— Textauszug —
________________________________________
Hinzukommt allerdings, dass Hadithe zwar weitgehend eindeutig wirken, aber dich dies dennoch nicht zu Übermut hinreißen lassen sollte, denn auch bei Hadithen sind Missverständnisse nicht immer ausgeschlossen, und der historische Kontext ist auch hier nicht unwichtig. Mehr noch: Während im Koran der reichliche umstehende Text beim Verständnis eines Satzes hilfreich sein kann, bestehen viele Hadithüberlieferungen aus einem oder zwei Sätzen, ohne den textuellen und situativen Redekontext mitzuüberliefern.
________________________________________
— Eingabezeilen —
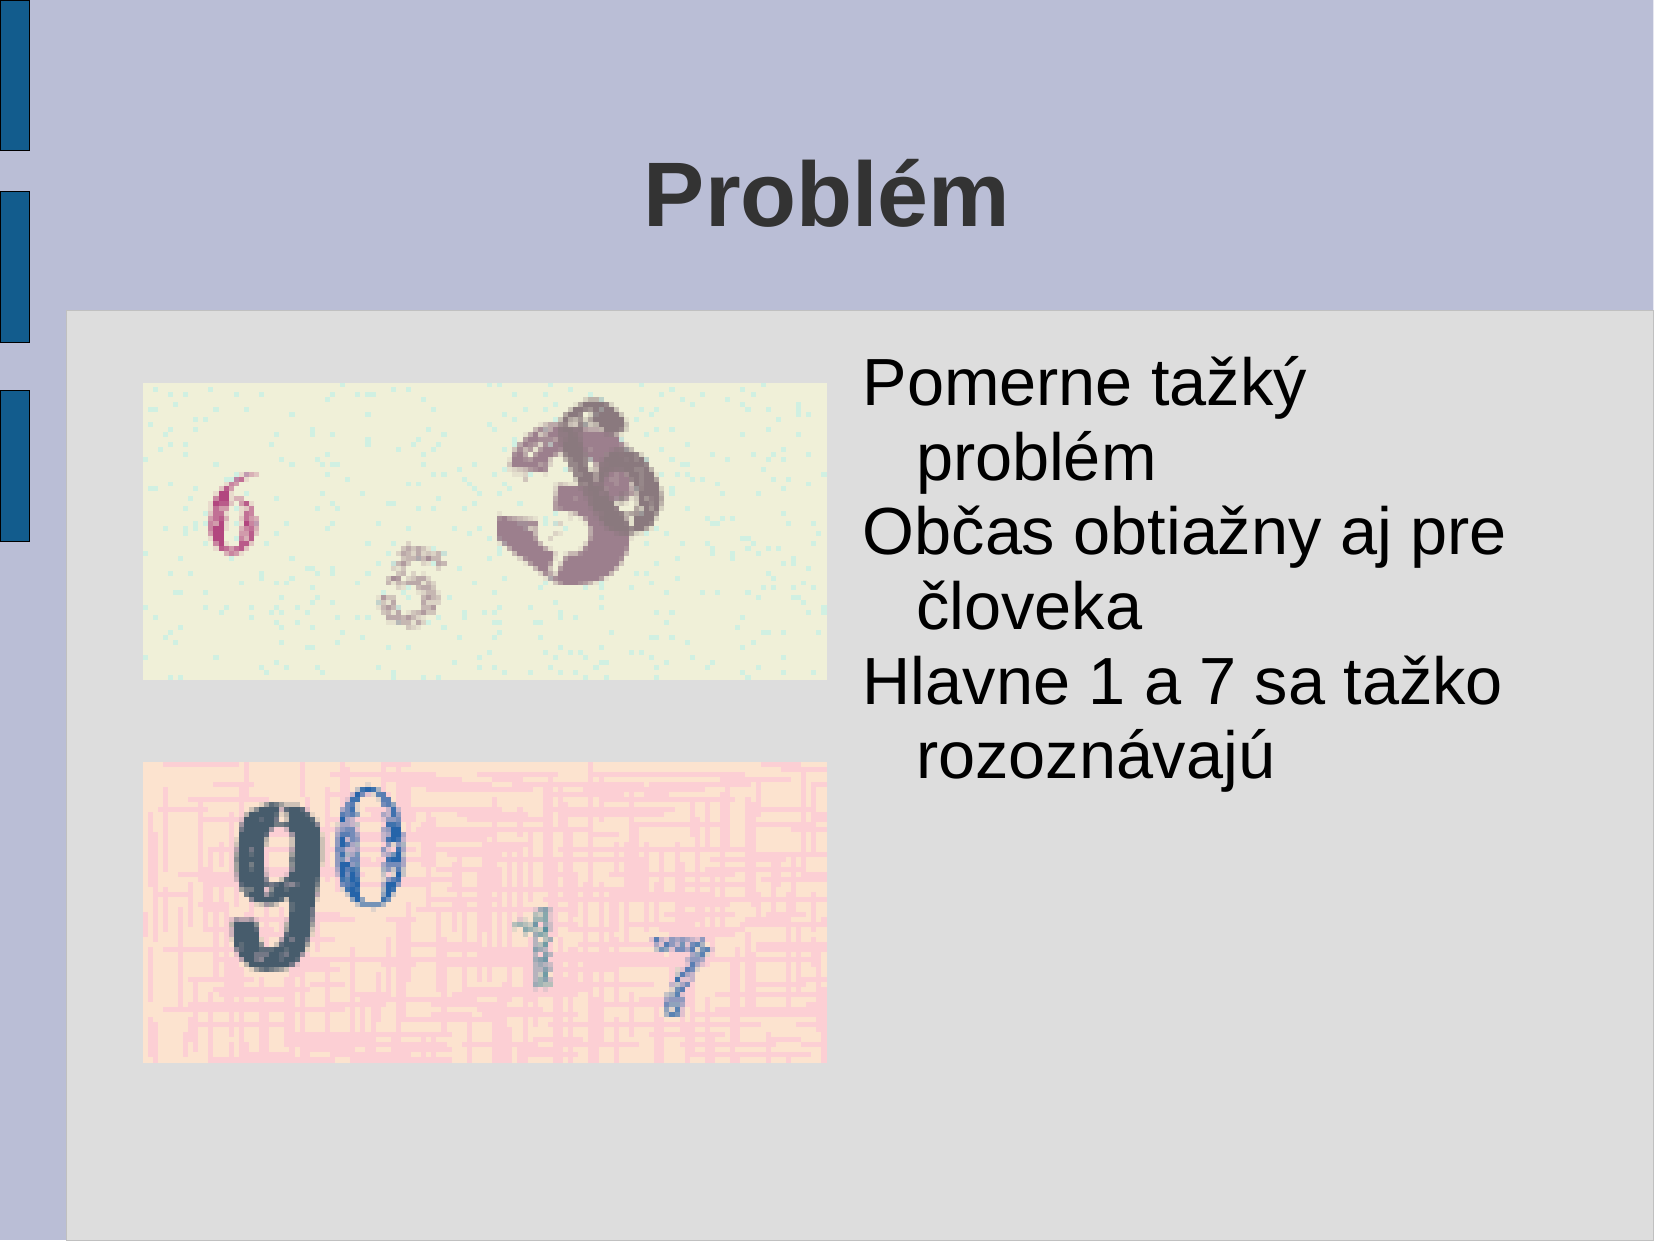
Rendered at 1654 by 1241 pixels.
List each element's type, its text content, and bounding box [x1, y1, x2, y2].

list Pomerne tažký problém Občas obtiažny aj pre človeka Hlavne 1 a 7 sa tažko rozoznávajú [845, 344, 1535, 1127]
picture [143, 762, 827, 1063]
title Problém [121, 91, 1534, 299]
picture [143, 383, 827, 680]
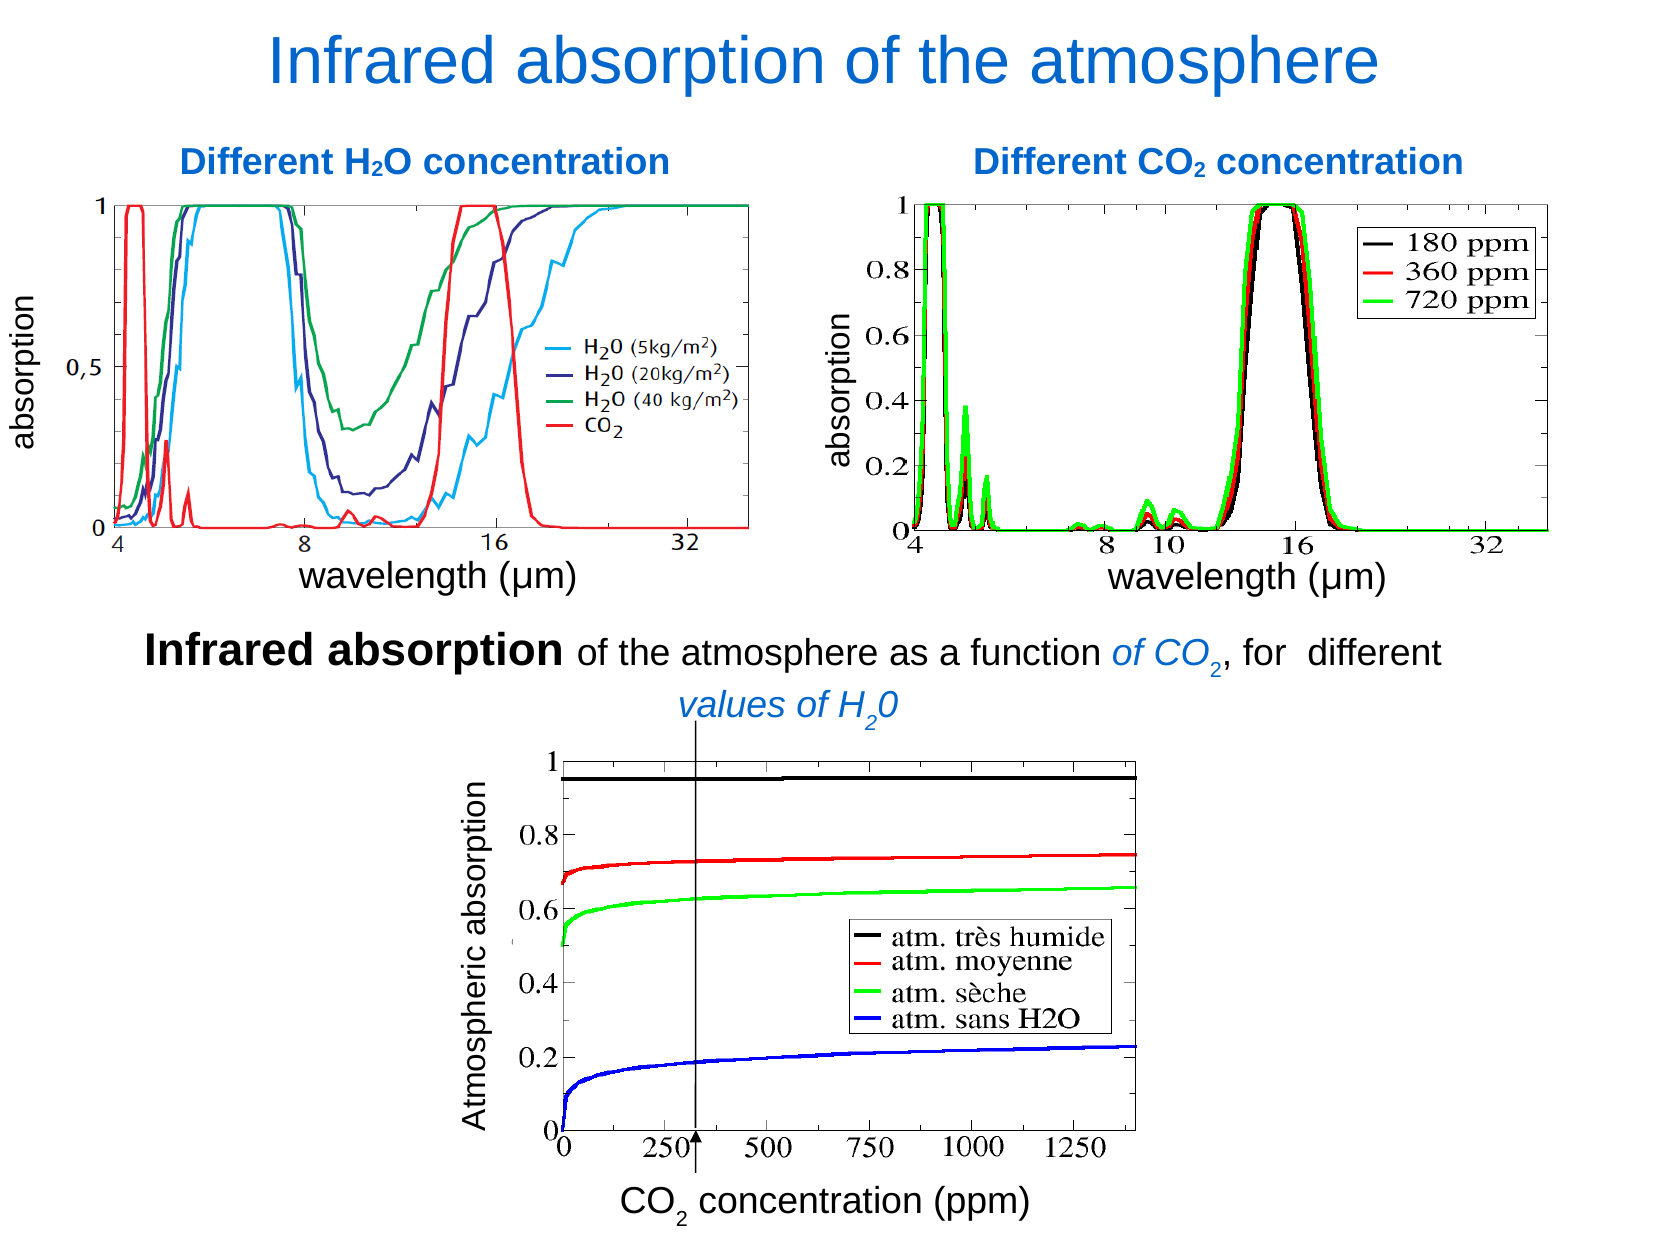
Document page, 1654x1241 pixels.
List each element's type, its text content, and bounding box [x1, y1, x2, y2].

text_box Different CO2 concentration [866, 133, 1572, 210]
text_box Different H2O concentration [130, 132, 721, 209]
text_box Infrared absorption of the atmosphere as a function of CO2, for different values of H20 [93, 610, 1493, 810]
picture [835, 175, 1574, 567]
text_box Infrared absorption of the atmosphere [9, 15, 1641, 115]
text_box wavelength (μm) [1032, 553, 1463, 599]
text_box Atmospheric absorption [453, 738, 493, 1174]
text_box absorption [817, 231, 858, 550]
text_box CO2 concentration (ppm) [535, 1175, 1116, 1230]
picture [58, 186, 769, 560]
text_box wavelength (μm) [222, 553, 654, 598]
text_box absorption [1, 213, 42, 532]
picture [511, 810, 1179, 1159]
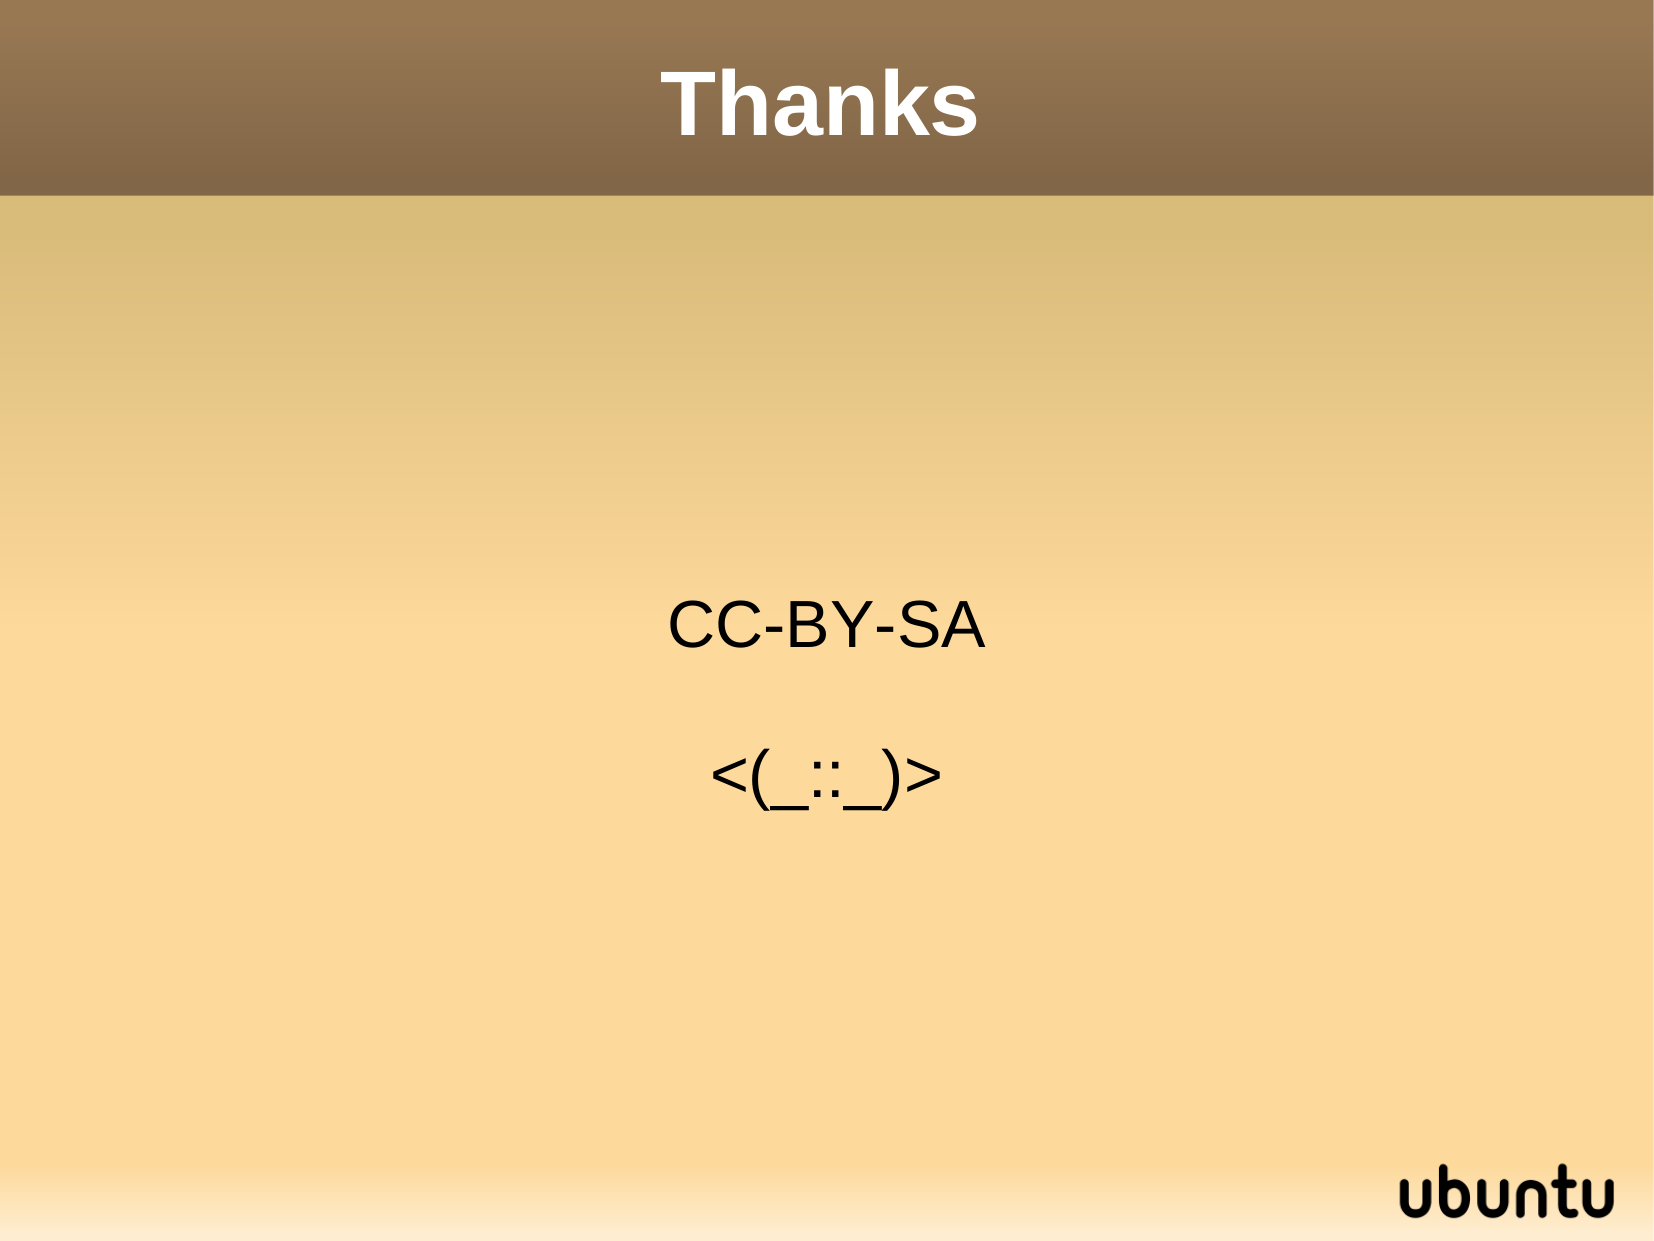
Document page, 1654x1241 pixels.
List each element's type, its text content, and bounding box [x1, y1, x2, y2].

subtitle CC-BY-SA <(_::_)> [82, 297, 1571, 1102]
picture [0, 0, 1654, 1241]
title Thanks [76, 7, 1565, 200]
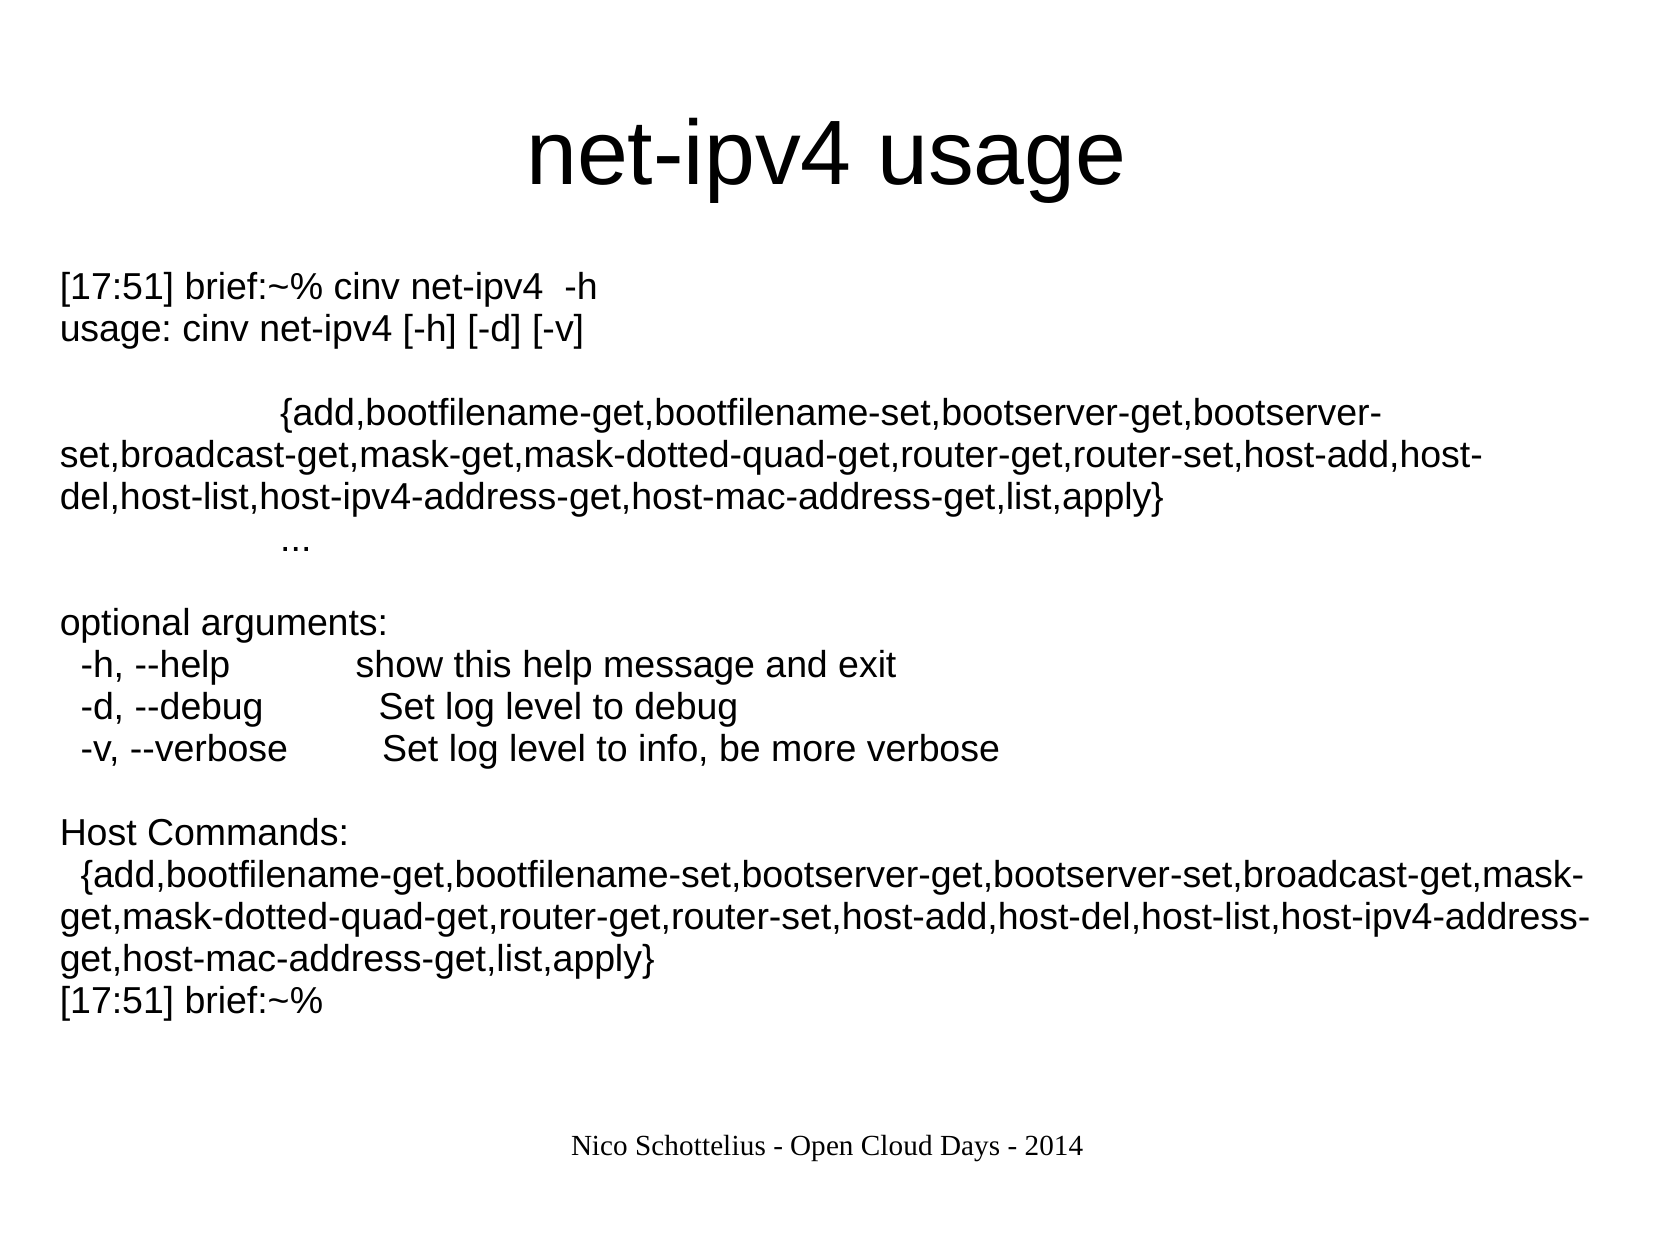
________________________________________
— Übungsaufgaben —
a: Schreib den Textauszug über Hadithe und ihren Kontext vollständig und unverändert ab.
b: Entnimm den Einträgen alles vom Anfang bis einschließlich der Zeile mit „picture [143, 383, 827, 680]“ und gib es unverändert wieder. Lass dabei die Bilder weg.

— Ergebnisse —
a:
Hinzukommt allerdings, dass Hadithe zwar weitgehend eindeutig wirken, aber dich dies dennoch nicht zu Übermut hinreißen lassen sollte, denn auch bei Hadithen sind Missverständnisse nicht immer ausgeschlossen, und der historische Kontext ist auch hier nicht unwichtig. Mehr noch: Während im Koran der reichliche umstehende Text beim Verständnis eines Satzes hilfreich sein kann, bestehen viele Hadithüberlieferungen aus einem oder zwei Sätzen, ohne den textuellen und situativen Redekontext mitzuüberliefern.

b:
Rendered at 1654 by 1241 pixels.
List each element's type, its text content, and bounding box [x1, y1, x2, y2].

list Pomerne tažký problém Občas obtiažny aj pre človeka Hlavne 1 a 7 sa tažko rozoznávajú [845, 344, 1535, 1127]
picture [143, 762, 827, 1063]
title Problém [121, 91, 1534, 299]
picture [143, 383, 827, 680]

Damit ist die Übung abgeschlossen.